YOUR OBJECTIVE: Repeat only the lines below that run from the line with "(277, 239) = (329, 301): grey" to the line with "(675, 287) = (697, 442): orange", ends included; skip every picture.

Object matching data
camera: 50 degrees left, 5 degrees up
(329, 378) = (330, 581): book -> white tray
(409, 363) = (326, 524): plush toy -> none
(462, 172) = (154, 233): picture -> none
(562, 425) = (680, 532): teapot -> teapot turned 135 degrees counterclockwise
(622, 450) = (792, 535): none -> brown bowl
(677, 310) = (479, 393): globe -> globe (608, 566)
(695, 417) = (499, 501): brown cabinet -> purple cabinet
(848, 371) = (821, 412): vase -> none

...

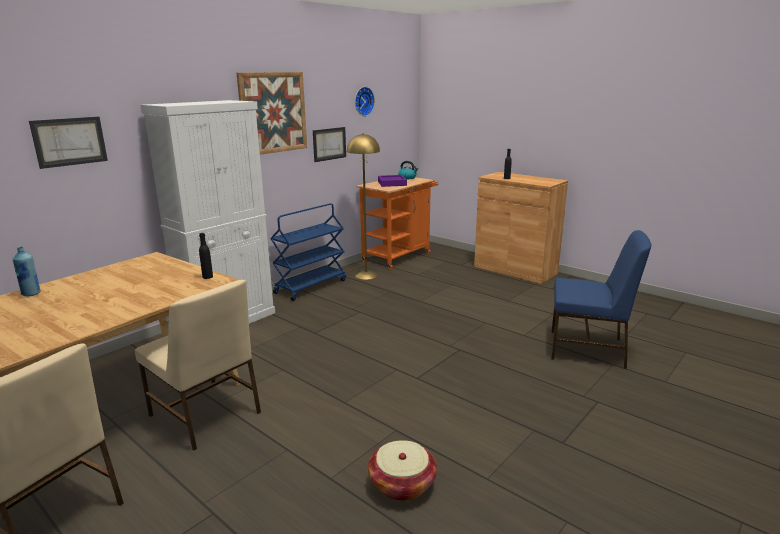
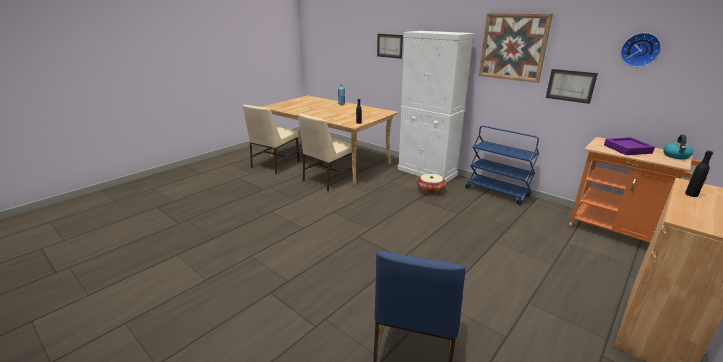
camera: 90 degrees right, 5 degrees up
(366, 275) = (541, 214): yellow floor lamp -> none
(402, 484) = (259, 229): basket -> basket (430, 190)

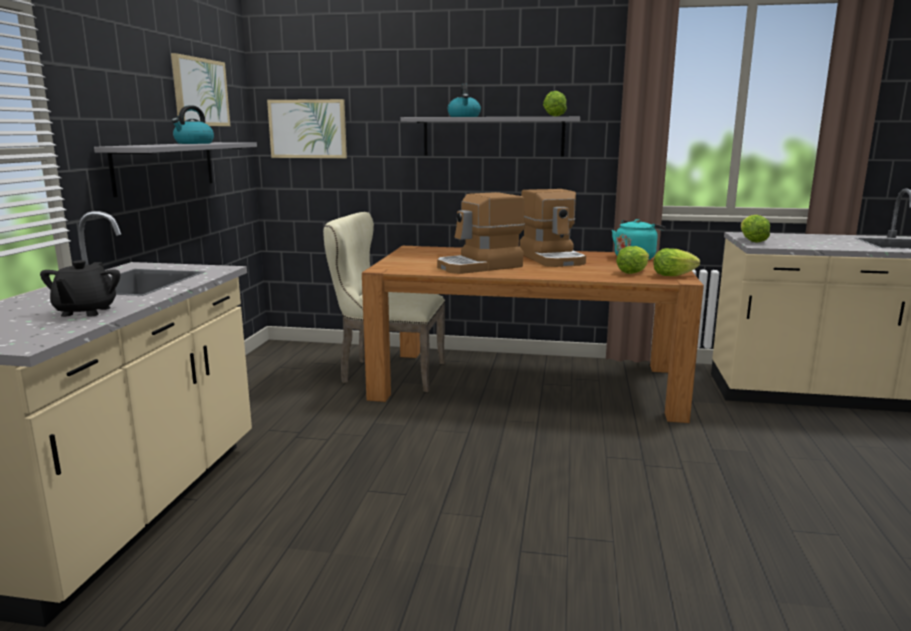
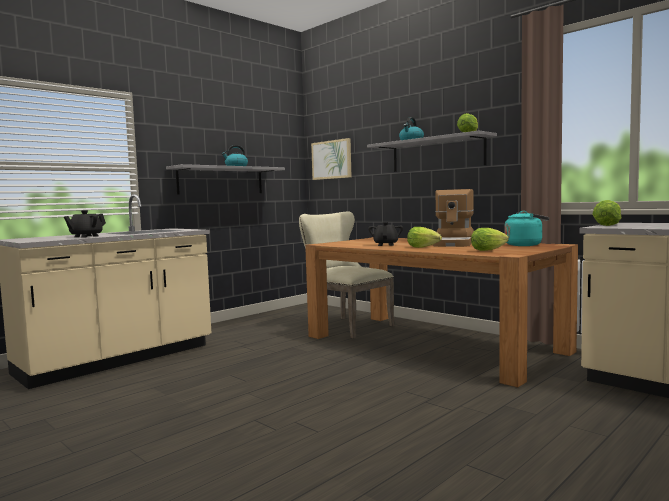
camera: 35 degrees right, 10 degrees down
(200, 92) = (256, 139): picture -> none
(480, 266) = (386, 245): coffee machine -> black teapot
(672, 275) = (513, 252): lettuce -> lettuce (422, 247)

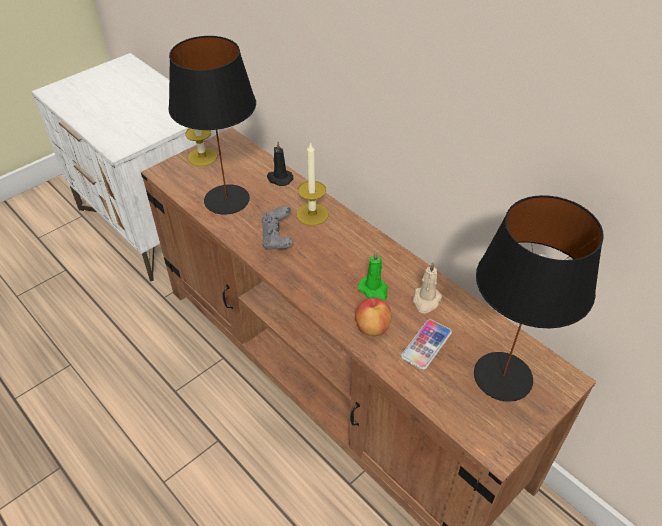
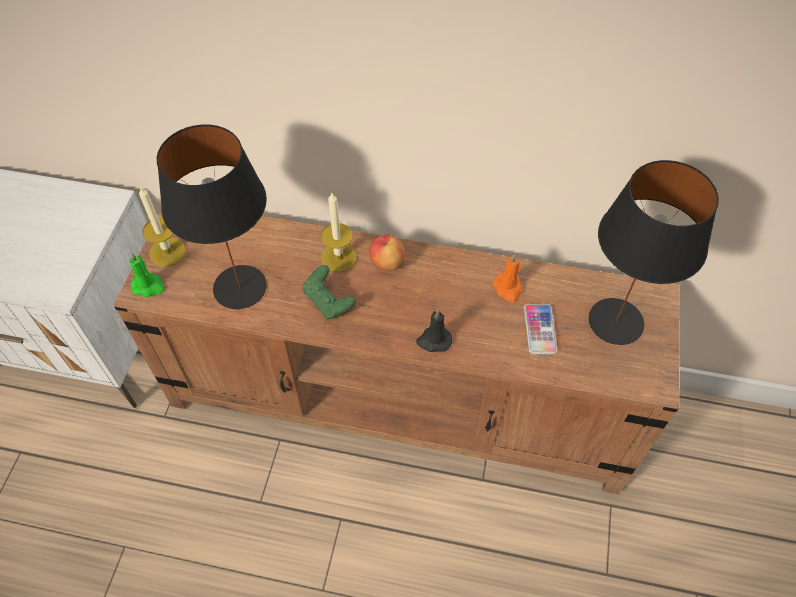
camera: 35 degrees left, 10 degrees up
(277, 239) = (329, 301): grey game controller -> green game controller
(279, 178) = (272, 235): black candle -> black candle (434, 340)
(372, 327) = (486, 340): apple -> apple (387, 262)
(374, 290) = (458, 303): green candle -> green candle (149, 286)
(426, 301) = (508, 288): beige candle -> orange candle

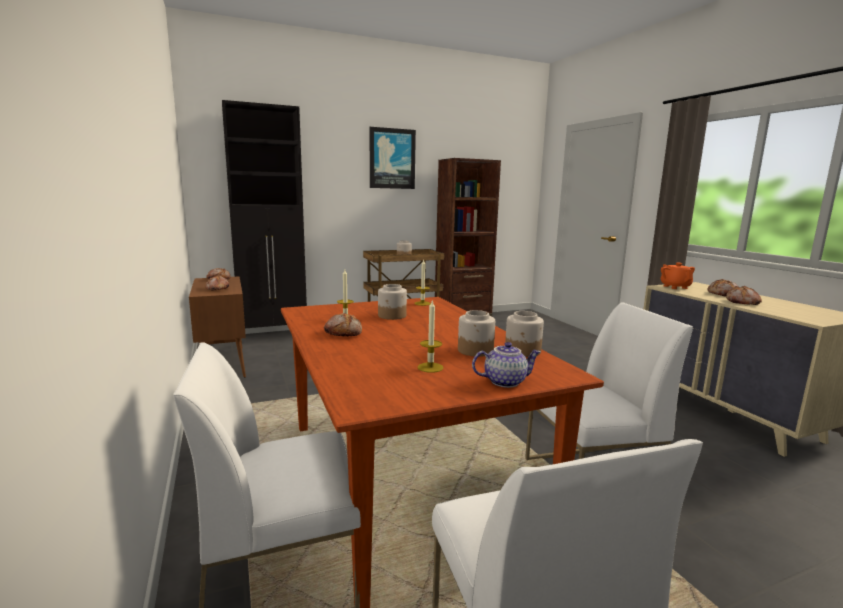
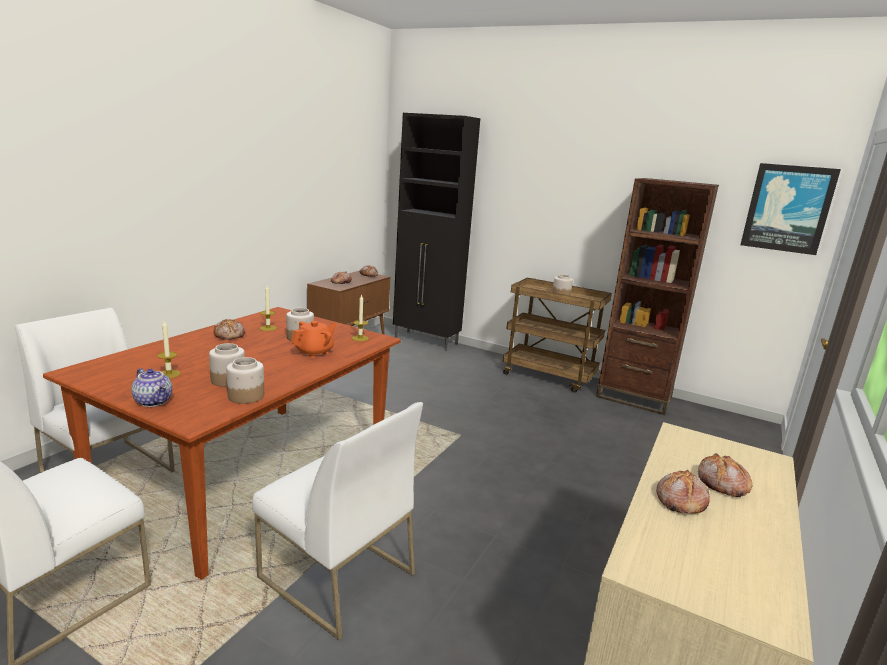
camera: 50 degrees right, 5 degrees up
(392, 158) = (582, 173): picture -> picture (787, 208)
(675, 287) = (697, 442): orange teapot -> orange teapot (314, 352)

* * *

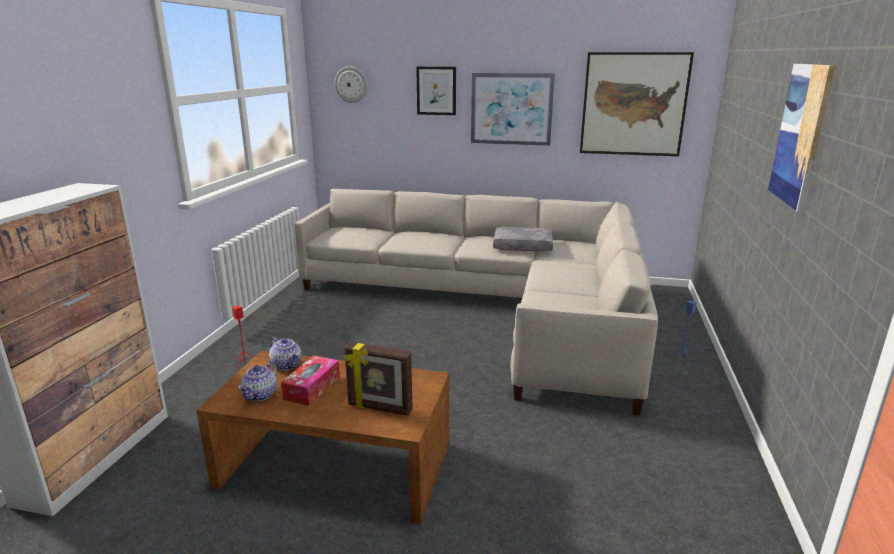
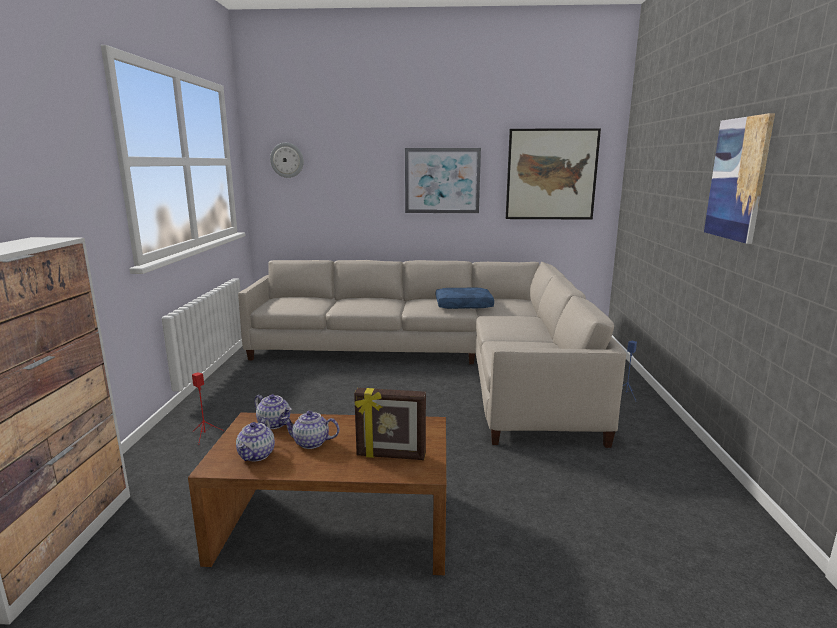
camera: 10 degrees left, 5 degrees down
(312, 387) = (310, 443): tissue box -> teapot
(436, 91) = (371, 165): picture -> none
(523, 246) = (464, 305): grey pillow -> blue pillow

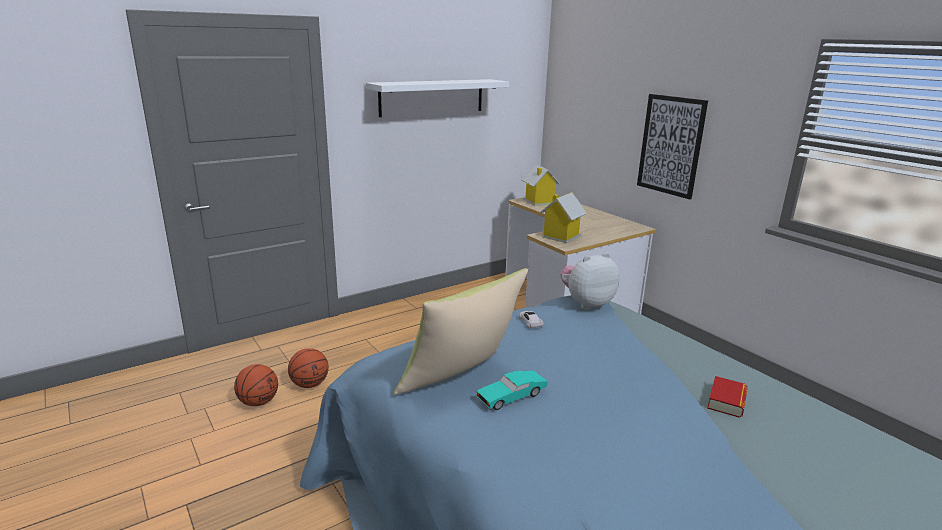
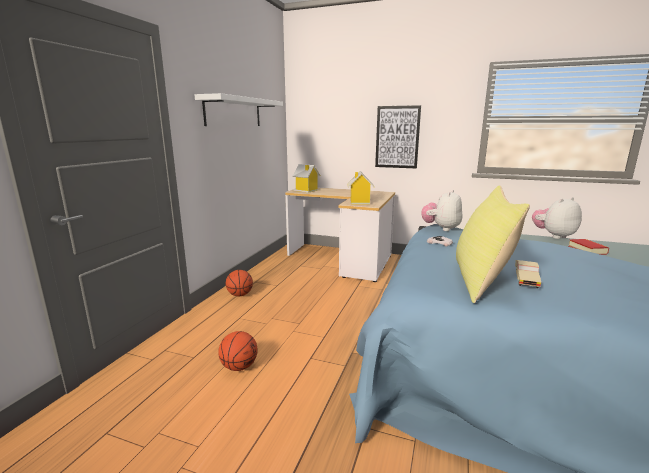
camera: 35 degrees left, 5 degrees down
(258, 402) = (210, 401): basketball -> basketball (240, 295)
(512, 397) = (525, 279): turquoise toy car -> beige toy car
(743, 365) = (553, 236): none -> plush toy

TASK SOLUTION:
(277, 239) = (329, 301): grey game controller -> green game controller
(279, 178) = (272, 235): black candle -> black candle (434, 340)
(372, 327) = (486, 340): apple -> apple (387, 262)
(374, 290) = (458, 303): green candle -> green candle (149, 286)
(426, 301) = (508, 288): beige candle -> orange candle

camera: 50 degrees right, 5 degrees up
(392, 158) = (582, 173): picture -> picture (787, 208)
(675, 287) = (697, 442): orange teapot -> orange teapot (314, 352)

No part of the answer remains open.